Monday, September 17, 2007

Why I Heart Walter W. Skeat

I've been reading Principles of English Etymology, by the Rev. Walter W. Skeat, Litt.D., Elrington and Bosworth Professor of Anglo-Saxon in the University of Cambridge (because that's the kind of person I am). I find Skeat's explanation of sound changes better than the more recent ones (as I discussed in this post), and I am just thoroughly enjoying the book.

But I think what I like most is Skeat's persona coming through in the writing in a way that contemporary academic writing doesn't allow. He's even crabbier than Tolkien! (And I see the antecedents of some of Tolkien's academic writing in Skeat, but I'll write that up in a more formal context later).

Skeat is obviously very frustrated with dilettante etymologists who do not understand vergleichende Philologie (maybe that's why I love him so), and he lets these people have it with both barrels on many occasions.

Here is one of my favorites:

If we say that E. foot is derived from the G. Fuss (as is actually said by many), we are then talking nonsense, and contradicting all history; if we say that the G. Fuss is derived from the E. foot (as is never said by any, because Englishmen dare not say so and Germans know better), we are talking a trifle more sensibly and contradicting history a little less. We must, however, use neither phrase; we must drop the term 'derived' altogether, and employ the term 'cognate.'


Ah, "because Englishmen dare not say so and Germans know better." I laughed out loud while sitting watching my daughter to gymnastics. "We are talking a trifle more sensibly and contradicting history a little less." Why can't people write like that, simply and clearly and with a real wit and personality showing through, in academic books in English (the discipline)?

The book is filled with such mordant gems as that above. Skeat, for example, does battle time and again with the notion that English bite is derived from German beissen, and on the third or fourth time gives a footnote which reads "I feel obliged to continue to protest against this childish error because I find, by experience, that it is deeply rooted, widely spread, and extremely mischievous."

Obviously I have found a kindred spirit.

Walter W. Skeat, Henry Sweet, Albert S. Cook: Shippey is right when he says that we have a long way to go before contemporary English studies has advanced to the level of, say, the 1890s.

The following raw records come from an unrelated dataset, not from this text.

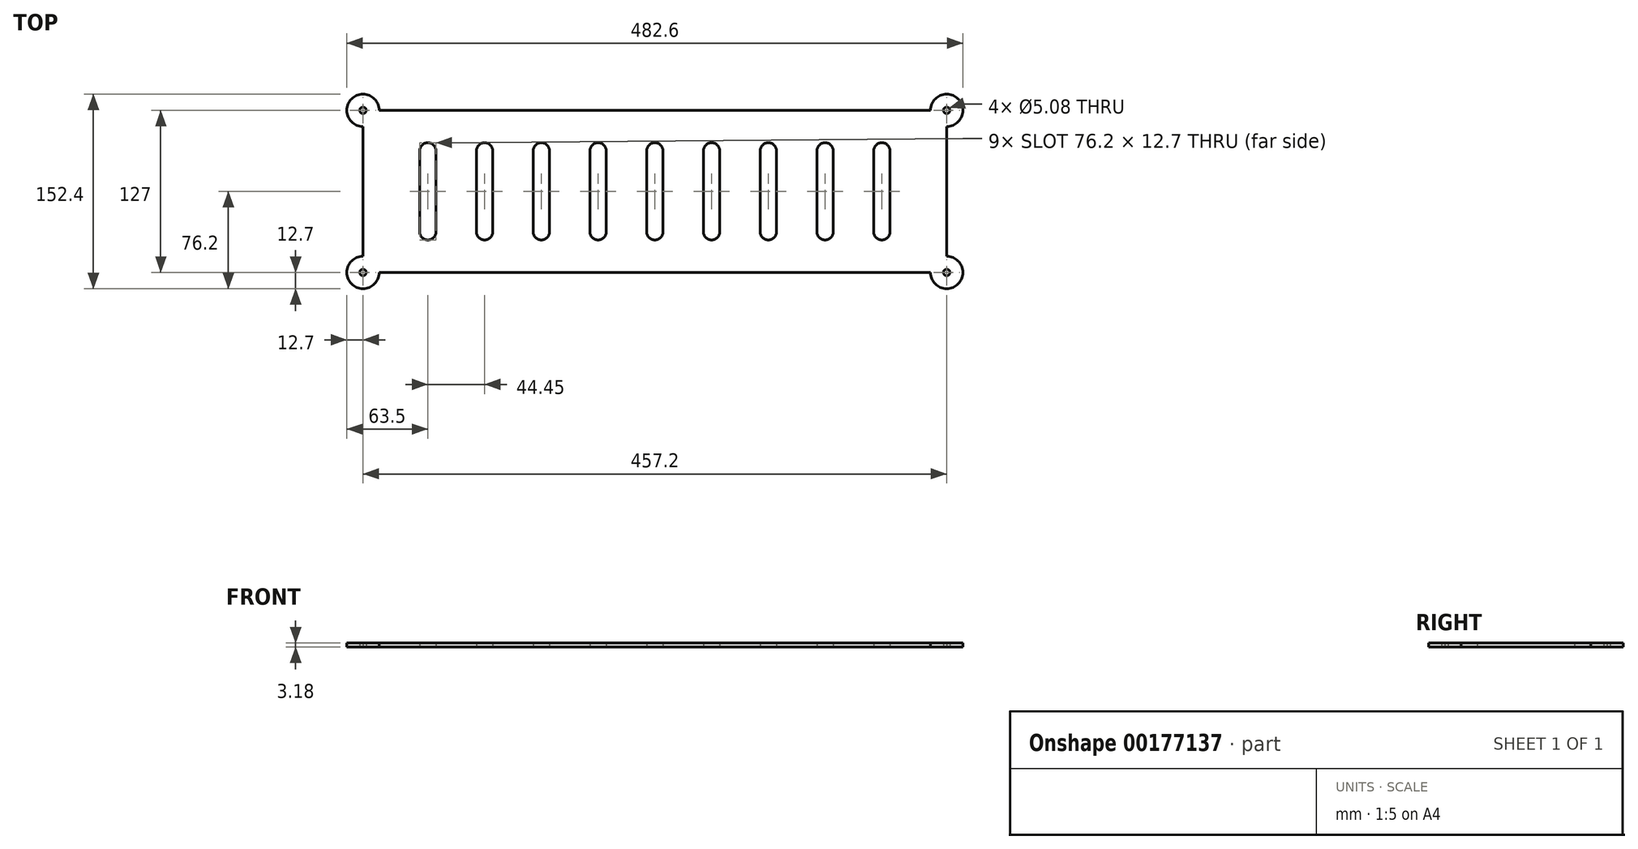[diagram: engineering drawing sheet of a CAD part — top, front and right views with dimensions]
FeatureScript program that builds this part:
annotation { "Feature Type Name" : "Feature", "Feature Type Description" : "" }
export const myFeature = defineFeature(function(context is Context, id is Id, definition is map)
    precondition{}
    {
        {
            var Q0;
            Q0=qCreatedBy(makeId("Top.planeOp"),FACE);
            var sketch = newSketch(context, id + "F0", { "sketchPlane" : qUnion([Q0])});
            skLineSegment(sketch, "E0.bottom", {"start": v(12.7, 0) * mm, "end": v(444.5, 0) * mm});
            skLineSegment(sketch, "E0.top", {"start": v(12.7, 127) * mm, "end": v(444.5, 127) * mm});
            skLineSegment(sketch, "E0.left", {"start": v(0, 12.7) * mm, "end": v(0, 114.3) * mm});
            skLineSegment(sketch, "E0.right", {"start": v(457.2, 12.7) * mm, "end": v(457.2, 114.3) * mm});
            skArc(sketch, "E1", {"start": v(457.2, 114.3) * mm, "mid": v(466.18, 135.98) * mm, "end": v(444.5, 127) * mm});
            skArc(sketch, "E2", {"start": v(444.5, 0) * mm, "mid": v(466.18, -8.98) * mm, "end": v(457.2, 12.7) * mm});
            skArc(sketch, "E3", {"start": v(0, 12.7) * mm, "mid": v(-8.98, -8.98) * mm, "end": v(12.7, 0) * mm});
            skArc(sketch, "E4", {"start": v(12.7, 127) * mm, "mid": v(-8.98, 135.98) * mm, "end": v(0, 114.3) * mm});
            skCircle(sketch, "E5", {"center": v(0, 127) * mm, "radius": 2.54 * mm});
            skCircle(sketch, "E6", {"center": v(0, 0) * mm, "radius": 2.54 * mm});
            skCircle(sketch, "E7", {"center": v(457.2, 127) * mm, "radius": 2.54 * mm});
            skCircle(sketch, "E8", {"center": v(457.2, 0) * mm, "radius": 2.54 * mm});
            skLineSegment(sketch, "E9", {"start": v(50.8, 31.75) * mm, "end": v(50.8, 95.25) * mm});
            skLineSegment(sketch, "E10", {"start": v(50.8, 95.25) * mm, "end": v(50.8, 127) * mm, "construction": true});
            skLineSegment(sketch, "E11", {"start": v(50.8, 31.75) * mm, "end": v(50.8, 0) * mm, "construction": true});
            skArc(sketch, "E12.0.startCap", {"start": v(57.15, 31.75) * mm, "mid": v(50.8, 25.4) * mm, "end": v(44.45, 31.75) * mm});
            skArc(sketch, "E12.0.endCap", {"start": v(44.45, 95.25) * mm, "mid": v(50.8, 101.6) * mm, "end": v(57.15, 95.25) * mm});
            skLineSegment(sketch, "E12.0.left", {"start": v(44.45, 31.75) * mm, "end": v(44.45, 95.25) * mm});
            skLineSegment(sketch, "E12.0.right", {"start": v(57.15, 31.75) * mm, "end": v(57.15, 95.25) * mm});
            skArc(sketch, "E13.1.0.0", {"start": v(88.9, 95.25) * mm, "mid": v(95.25, 101.6) * mm, "end": v(101.6, 95.25) * mm});
            skLineSegment(sketch, "E13.1.0.1", {"start": v(101.6, 31.75) * mm, "end": v(101.6, 95.25) * mm});
            skLineSegment(sketch, "E13.1.0.2", {"start": v(95.25, 31.75) * mm, "end": v(95.25, 95.25) * mm});
            skArc(sketch, "E13.1.0.3", {"start": v(101.6, 31.75) * mm, "mid": v(95.25, 25.4) * mm, "end": v(88.9, 31.75) * mm});
            skLineSegment(sketch, "E13.1.0.4", {"start": v(88.9, 31.75) * mm, "end": v(88.9, 95.25) * mm});
            skArc(sketch, "E13.2.0.0", {"start": v(133.35, 95.25) * mm, "mid": v(139.7, 101.6) * mm, "end": v(146.05, 95.25) * mm});
            skLineSegment(sketch, "E13.2.0.1", {"start": v(146.05, 31.75) * mm, "end": v(146.05, 95.25) * mm});
            skLineSegment(sketch, "E13.2.0.2", {"start": v(139.7, 31.75) * mm, "end": v(139.7, 95.25) * mm});
            skArc(sketch, "E13.2.0.3", {"start": v(146.05, 31.75) * mm, "mid": v(139.7, 25.4) * mm, "end": v(133.35, 31.75) * mm});
            skLineSegment(sketch, "E13.2.0.4", {"start": v(133.35, 31.75) * mm, "end": v(133.35, 95.25) * mm});
            skArc(sketch, "E13.3.0.0", {"start": v(177.8, 95.25) * mm, "mid": v(184.15, 101.6) * mm, "end": v(190.5, 95.25) * mm});
            skLineSegment(sketch, "E13.3.0.1", {"start": v(190.5, 31.75) * mm, "end": v(190.5, 95.25) * mm});
            skLineSegment(sketch, "E13.3.0.2", {"start": v(184.15, 31.75) * mm, "end": v(184.15, 95.25) * mm});
            skArc(sketch, "E13.3.0.3", {"start": v(190.5, 31.75) * mm, "mid": v(184.15, 25.4) * mm, "end": v(177.8, 31.75) * mm});
            skLineSegment(sketch, "E13.3.0.4", {"start": v(177.8, 31.75) * mm, "end": v(177.8, 95.25) * mm});
            skArc(sketch, "E13.4.0.0", {"start": v(222.25, 95.25) * mm, "mid": v(228.6, 101.6) * mm, "end": v(234.95, 95.25) * mm});
            skLineSegment(sketch, "E13.4.0.1", {"start": v(234.95, 31.75) * mm, "end": v(234.95, 95.25) * mm});
            skLineSegment(sketch, "E13.4.0.2", {"start": v(228.6, 31.75) * mm, "end": v(228.6, 95.25) * mm});
            skArc(sketch, "E13.4.0.3", {"start": v(234.95, 31.75) * mm, "mid": v(228.6, 25.4) * mm, "end": v(222.25, 31.75) * mm});
            skLineSegment(sketch, "E13.4.0.4", {"start": v(222.25, 31.75) * mm, "end": v(222.25, 95.25) * mm});
            skArc(sketch, "E13.5.0.0", {"start": v(266.7, 95.25) * mm, "mid": v(273.05, 101.6) * mm, "end": v(279.4, 95.25) * mm});
            skLineSegment(sketch, "E13.5.0.1", {"start": v(279.4, 31.75) * mm, "end": v(279.4, 95.25) * mm});
            skLineSegment(sketch, "E13.5.0.2", {"start": v(273.05, 31.75) * mm, "end": v(273.05, 95.25) * mm});
            skArc(sketch, "E13.5.0.3", {"start": v(279.4, 31.75) * mm, "mid": v(273.05, 25.4) * mm, "end": v(266.7, 31.75) * mm});
            skLineSegment(sketch, "E13.5.0.4", {"start": v(266.7, 31.75) * mm, "end": v(266.7, 95.25) * mm});
            skArc(sketch, "E13.6.0.0", {"start": v(311.15, 95.25) * mm, "mid": v(317.5, 101.6) * mm, "end": v(323.85, 95.25) * mm});
            skLineSegment(sketch, "E13.6.0.1", {"start": v(323.85, 31.75) * mm, "end": v(323.85, 95.25) * mm});
            skLineSegment(sketch, "E13.6.0.2", {"start": v(317.5, 31.75) * mm, "end": v(317.5, 95.25) * mm});
            skArc(sketch, "E13.6.0.3", {"start": v(323.85, 31.75) * mm, "mid": v(317.5, 25.4) * mm, "end": v(311.15, 31.75) * mm});
            skLineSegment(sketch, "E13.6.0.4", {"start": v(311.15, 31.75) * mm, "end": v(311.15, 95.25) * mm});
            skArc(sketch, "E13.7.0.0", {"start": v(355.6, 95.25) * mm, "mid": v(361.95, 101.6) * mm, "end": v(368.3, 95.25) * mm});
            skLineSegment(sketch, "E13.7.0.1", {"start": v(368.3, 31.75) * mm, "end": v(368.3, 95.25) * mm});
            skLineSegment(sketch, "E13.7.0.2", {"start": v(361.95, 31.75) * mm, "end": v(361.95, 95.25) * mm});
            skArc(sketch, "E13.7.0.3", {"start": v(368.3, 31.75) * mm, "mid": v(361.95, 25.4) * mm, "end": v(355.6, 31.75) * mm});
            skLineSegment(sketch, "E13.7.0.4", {"start": v(355.6, 31.75) * mm, "end": v(355.6, 95.25) * mm});
            skArc(sketch, "E13.8.0.0", {"start": v(400.05, 95.25) * mm, "mid": v(406.4, 101.6) * mm, "end": v(412.75, 95.25) * mm});
            skLineSegment(sketch, "E13.8.0.1", {"start": v(412.75, 31.75) * mm, "end": v(412.75, 95.25) * mm});
            skLineSegment(sketch, "E13.8.0.2", {"start": v(406.4, 31.75) * mm, "end": v(406.4, 95.25) * mm});
            skArc(sketch, "E13.8.0.3", {"start": v(412.75, 31.75) * mm, "mid": v(406.4, 25.4) * mm, "end": v(400.05, 31.75) * mm});
            skLineSegment(sketch, "E13.8.0.4", {"start": v(400.05, 31.75) * mm, "end": v(400.05, 95.25) * mm});
            skLineSegment(sketch, "E13.direction1", {"start": v(44.45, 31.75) * mm, "end": v(88.9, 31.75) * mm, "construction": true});
            skLineSegment(sketch, "E14", {"start": v(0, 63.5) * mm, "end": v(44.45, 63.5) * mm, "construction": true});
            skLineSegment(sketch, "E15", {"start": v(412.75, 63.5) * mm, "end": v(457.2, 63.5) * mm, "construction": true});
            skSolve(sketch);
        }
        {
            var Q0;
            Q0=makeQuery(id+"F0.imprint","IMPRINT",FACE,{"disambiguationData":[TD([[makeQuery(id+"F0.imprint","IMPRINT",EDGE,{"derivedFrom":sQuery(id+"F0.wireOp",EDGE,"E0.bottom")}),1.0]])]});
            extrude(context, id + "F1", {"entities" : qUnion([Q0]), "depth" : 3.17 * mm});
        }
    });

At that time, in the first rush to learn and use vergleichende Philologie in the English-speaking world, the subject of English was held in the highest esteem, both among the public and in the universities. Now our beloved subject is less respected than it has ever been.

Coincidence?


[* Let me add that there are problems in Skeat, particularly in terminology. He uses "Teutonic" for "Germanic," "Aryan" for "Indo-European" and "Icelandic" for "Old Norse" ("Old Icelandic" is a compromise). Skeat gives good explanations for why he uses the terms he does, but coming across them now is disturbing, illustrating how words change through events external to their phonetic history. No matter what "Aryan" meant to Skeat, it does not mean only that now, and we read the past through the built-up layers of our own history and inheritances.]

4 comments:

John Cowan said...

The book is online at Google Books, scanned from a 1887 first-edition copy at Stanford that was bequeathed to them by George Hempl, a Professor of Germanic Philology there until his death in 1921. On most of the pages, you can see the fingers of the person holding the book for the scanner.

From that page, you can read the book online or download it as a (28 MB) PDF file. Because the book is in the public domain, the copy is complete.

In addition, starting on p. 583 of the PDF (p. 545 in the original pagination) is a 36-page Clarendon Press catalog as of 1887.

Chris Abram said...

Another possible problem with Skeat: he was an implacable and vociferous opponent of women being granted degrees by Cambridge, a leader of the anti- movement, indeed. I find that side of the old curmudgeon somewhat difficult to take to.

highlyeccentric said...

Au contraire- academic snark is alive and well. Or at least, it was in 1970 . May I offer Bolton's fabulously narky review of Payne's King Alfred and Boethius:

This is a curiously thin book. The argument proper, following the introduction, comprises hardly more than 40,000 words; and given that constructions like 'the fact that Alfred failed' could be rewritten as 'Alfred's failure' on every page, it could have been still shorter without loss of content. The footnotes are few; there is no bibliography; the index does not mention secondary sources (nor, for that matter, such central topics to the discussion as 'Wisdom'). With suitable editing, the book could well have been an article.

now, that's just nasty. But yet... so very amusing.

John Cowan said...

Highly Eccentric, I just don't think that cuts it. Real nastiness is like this:

"I am sitting in the smallest room in my house. Your book is before me. Soon it will be behind me."